Conscient de cet écueil, il propose donc de tempérer cette règle par un coefficient de minoration qui aboutirait à une revalorisation intermédiaire entre les salaires et l’inflation, ce qui est le mécanisme mis en œuvre dans le modèle suédois…

La raison est simple : il est impossible de garantir l’indexation sur les salaires si le taux cotisation est figé définitivement, comme cela a été annoncé le 10 octobre dernier.

Pour la même raison, en cas d’allongement de l’espérance de vie, il faudrait accepter une baisse de la pension ou retarder son départ en retraite, puisqu’on s’interdit d’augmenter les cotisations.

Le haut-commissaire élude la question du devenir des réserves des différents régimes de retraite (près de 120 milliards d’euros aujourd’hui). Il envisage toutefois d’instaurer des réserves dans le système universel, destinées à amortir les aléas économiques ou démographiques futurs.

À ce stade, il écarte l’idée d’une règle d’or comme instrument de pilotage financier du système, mais il préconise d’encadrer la future gouvernance dans un carcan de « déficit régulé » dont les contours s’inspireraient des critères de la loi du 20 janvier 2014 et d’un équilibre financier du système.

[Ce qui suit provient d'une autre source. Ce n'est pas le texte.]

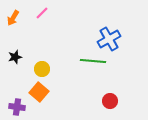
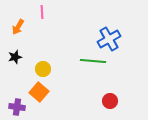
pink line: moved 1 px up; rotated 48 degrees counterclockwise
orange arrow: moved 5 px right, 9 px down
yellow circle: moved 1 px right
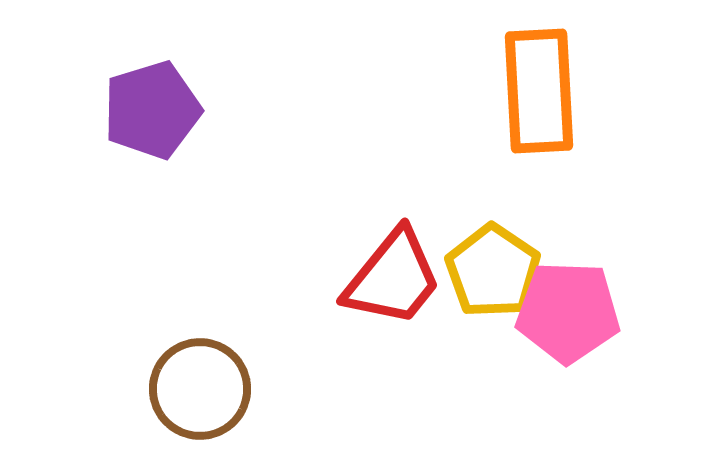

Les orientations se précisent, la CGT réaffirme qu’il n’est pas acceptable d’envisager un tel système, ce projet de réforme de retraites vise à réduire la baisse des droits et pensions contrairement à ce que nous proposons.

Pour exiger une réforme du progrès social, la CGT appelle à participer massivement aux initiatives du 19 mars 2019 et continuera à défendre les droits et intérêts des salariés actifs et retraités.